> PROBLEM
Reproduce each line below precisely. Drop the pictures.

··· SUPPLIED INFORMATION

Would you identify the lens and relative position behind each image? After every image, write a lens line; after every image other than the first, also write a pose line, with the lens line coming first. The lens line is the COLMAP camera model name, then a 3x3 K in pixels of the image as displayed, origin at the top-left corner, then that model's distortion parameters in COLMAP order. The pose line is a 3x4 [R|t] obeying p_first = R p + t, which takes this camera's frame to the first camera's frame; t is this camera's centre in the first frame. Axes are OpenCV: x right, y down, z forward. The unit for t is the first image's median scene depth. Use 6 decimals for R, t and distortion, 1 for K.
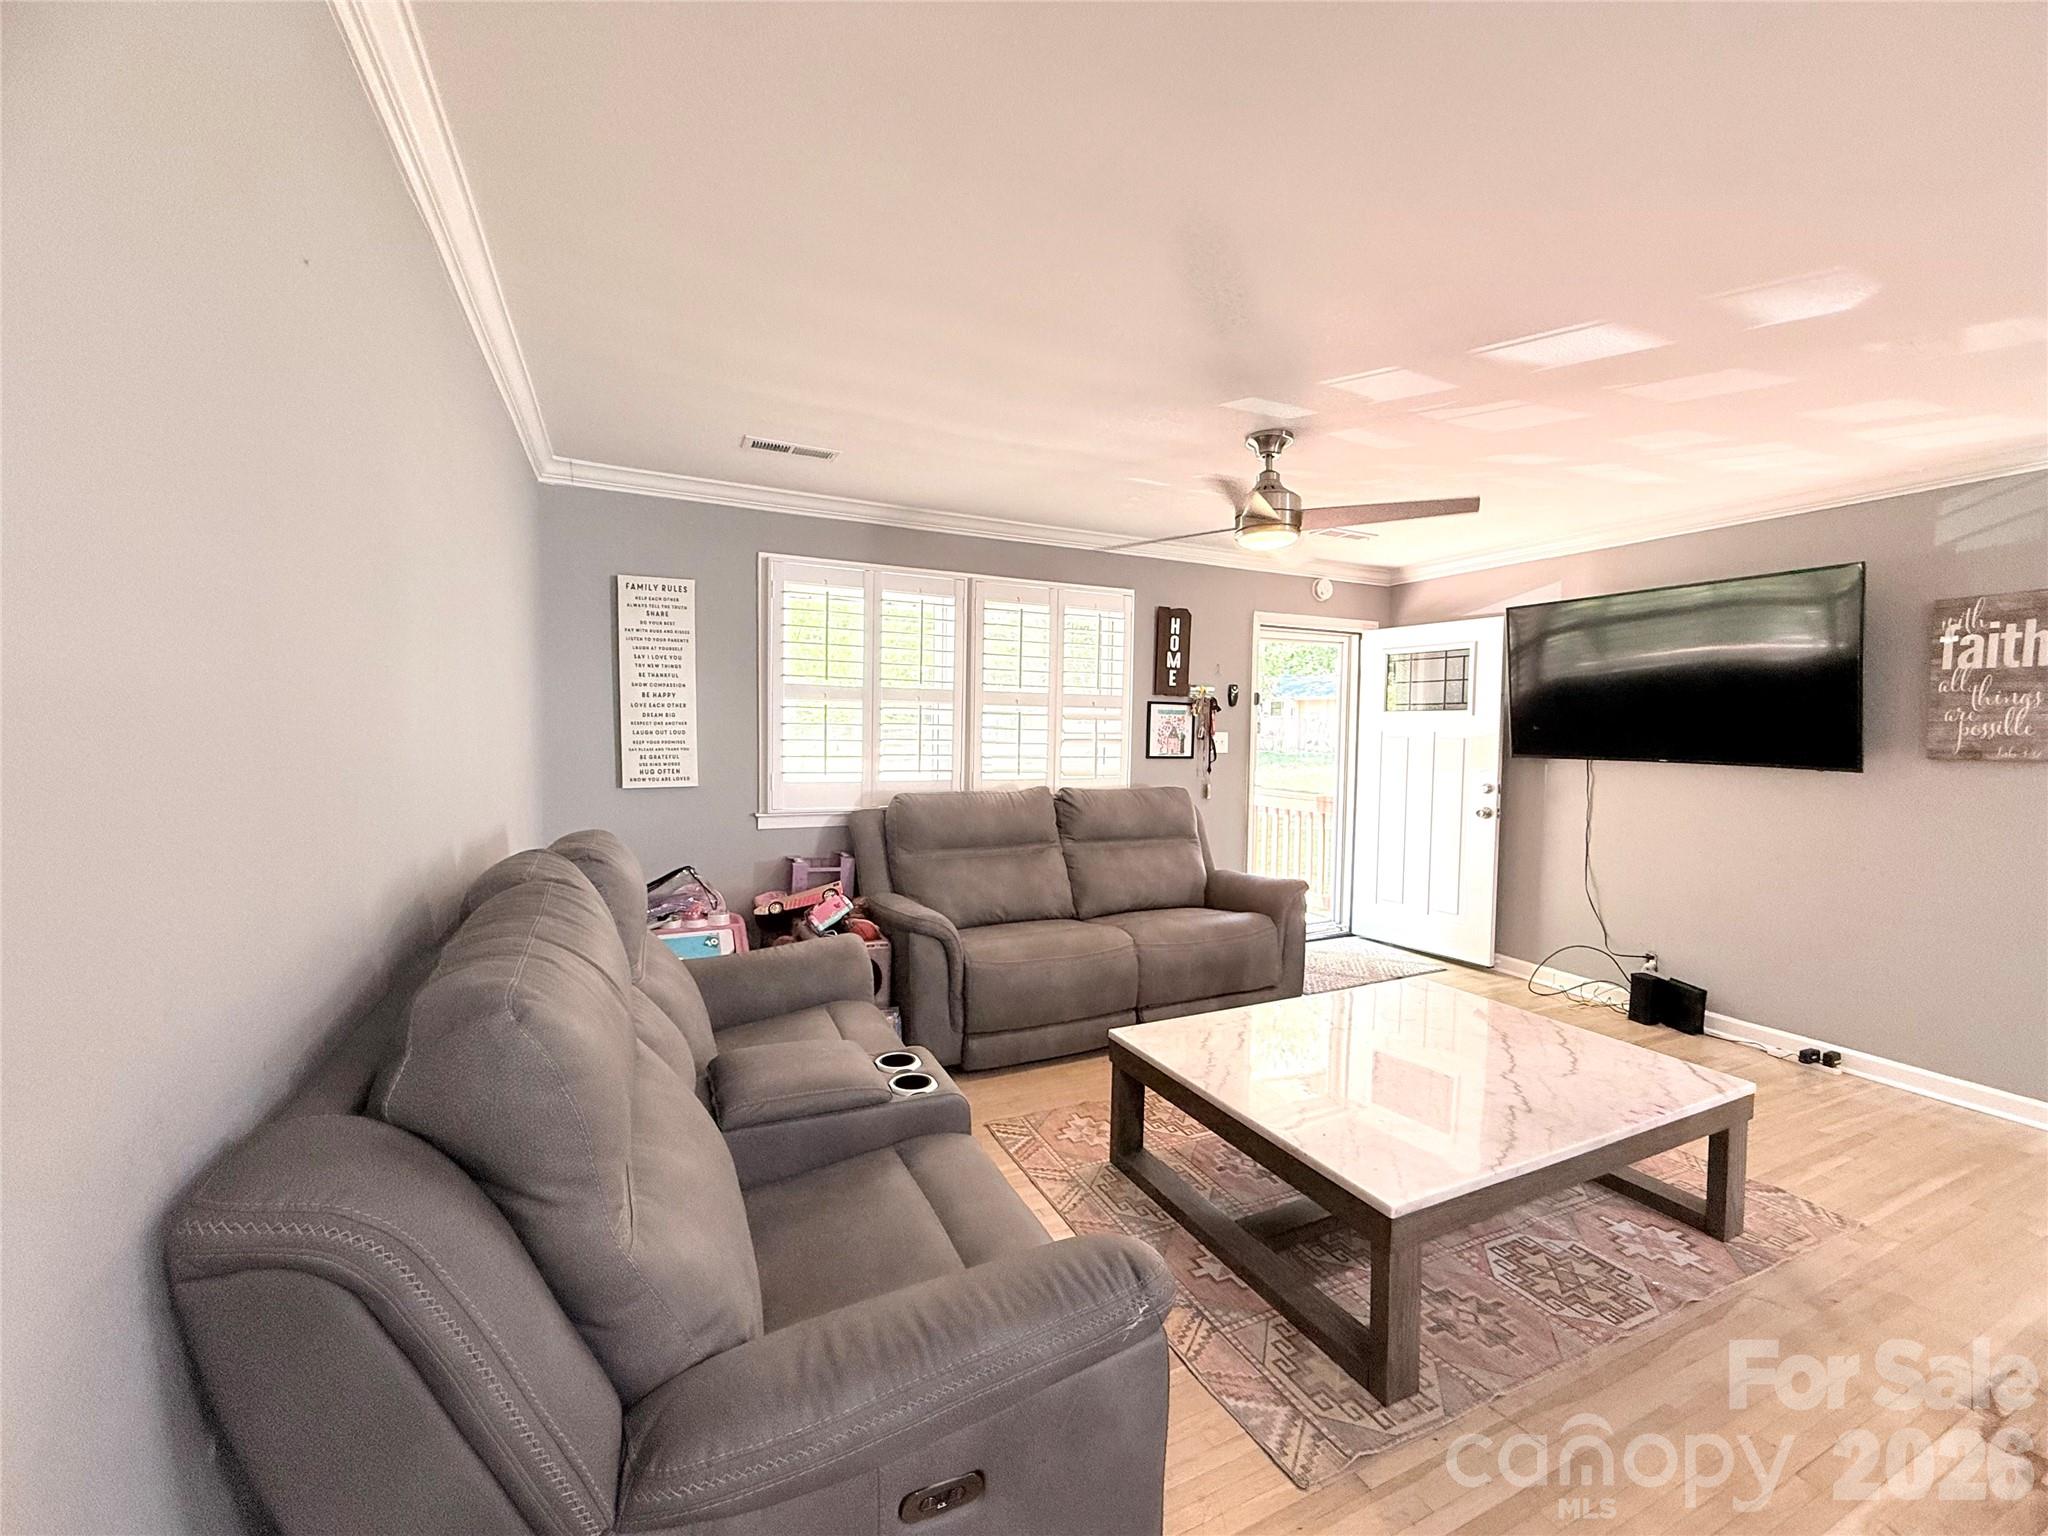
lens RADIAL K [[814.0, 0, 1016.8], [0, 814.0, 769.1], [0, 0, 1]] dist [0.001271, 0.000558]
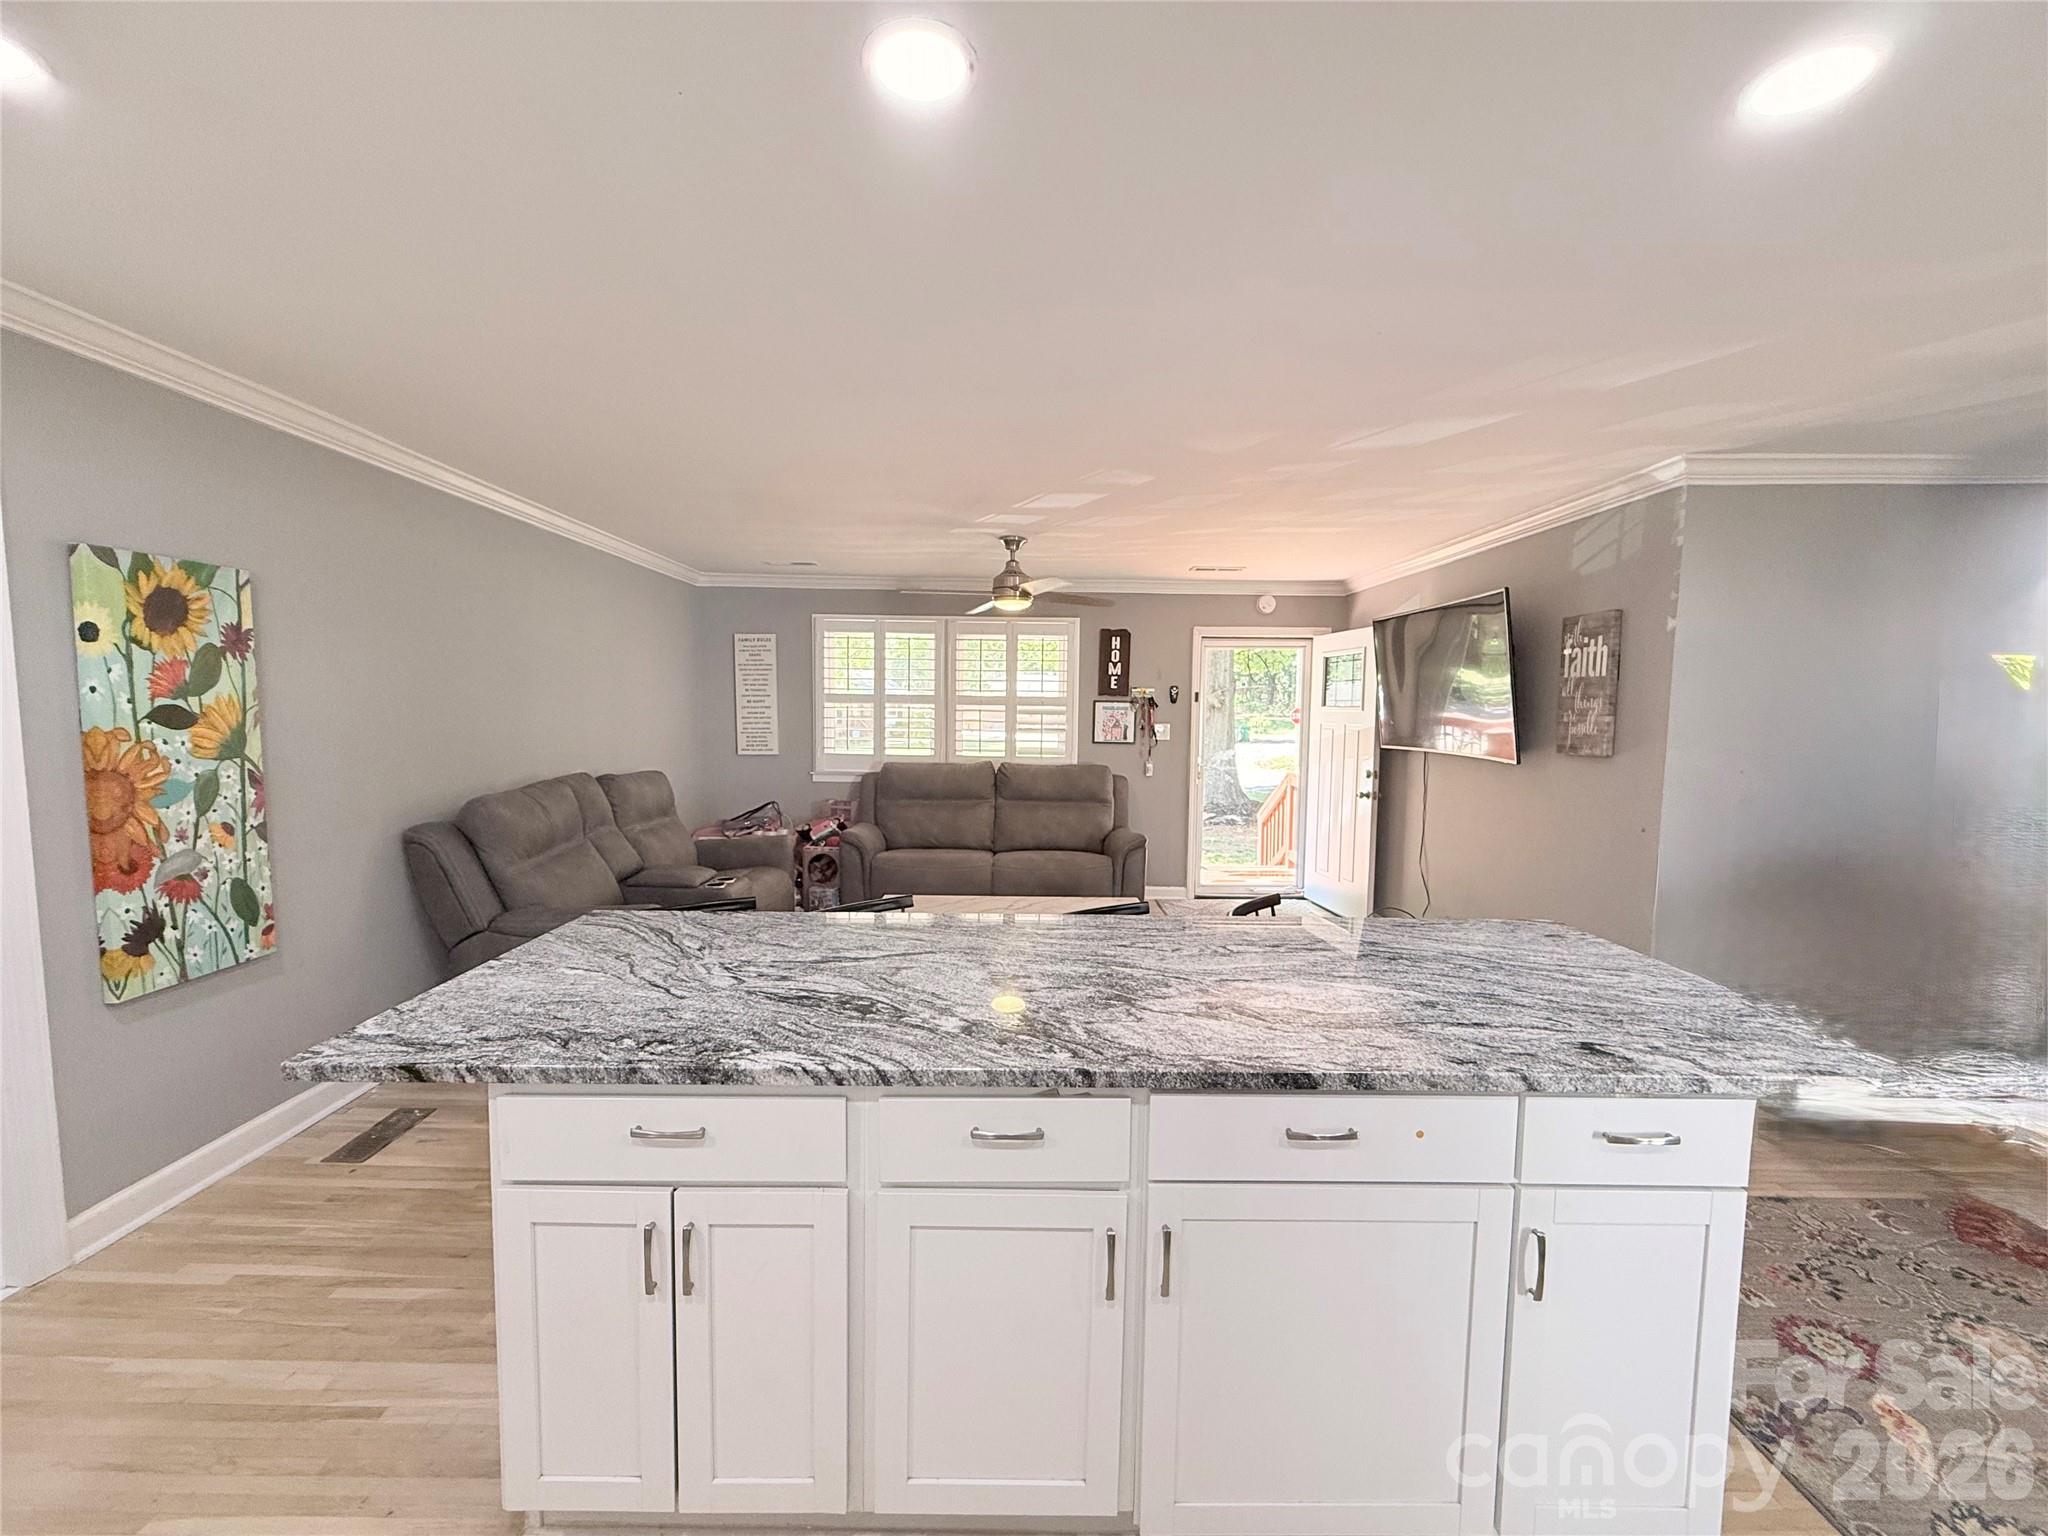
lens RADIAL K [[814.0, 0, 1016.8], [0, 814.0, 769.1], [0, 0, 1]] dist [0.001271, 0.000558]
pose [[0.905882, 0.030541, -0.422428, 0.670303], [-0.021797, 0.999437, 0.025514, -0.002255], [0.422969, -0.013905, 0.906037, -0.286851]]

······

> SOLUTION
Would you identify the lens and relative position behind each image? After every image, write a lens line; after every image other than the first, also write a pose line, with the lens line coming first. The lens line is the COLMAP camera model name, then a 3x3 K in pixels of the image as displayed, origin at the top-left corner, then that model's distortion parameters in COLMAP order. The pose line is a 3x4 [R|t] obeying p_first = R p + t, which takes this camera's frame to the first camera's frame; t is this camera's centre in the first frame. Axes are OpenCV: x right, y down, z forward. The unit for t is the first image's median scene depth. Use 6 decimals for R, t and distortion, 1 for K.
lens RADIAL K [[814.0, 0, 1016.8], [0, 814.0, 769.1], [0, 0, 1]] dist [0.001271, 0.000558]
lens RADIAL K [[814.0, 0, 1016.8], [0, 814.0, 769.1], [0, 0, 1]] dist [0.001271, 0.000558]
pose [[0.905882, 0.030541, -0.422428, 0.670303], [-0.021797, 0.999437, 0.025514, -0.002255], [0.422969, -0.013905, 0.906037, -0.286851]]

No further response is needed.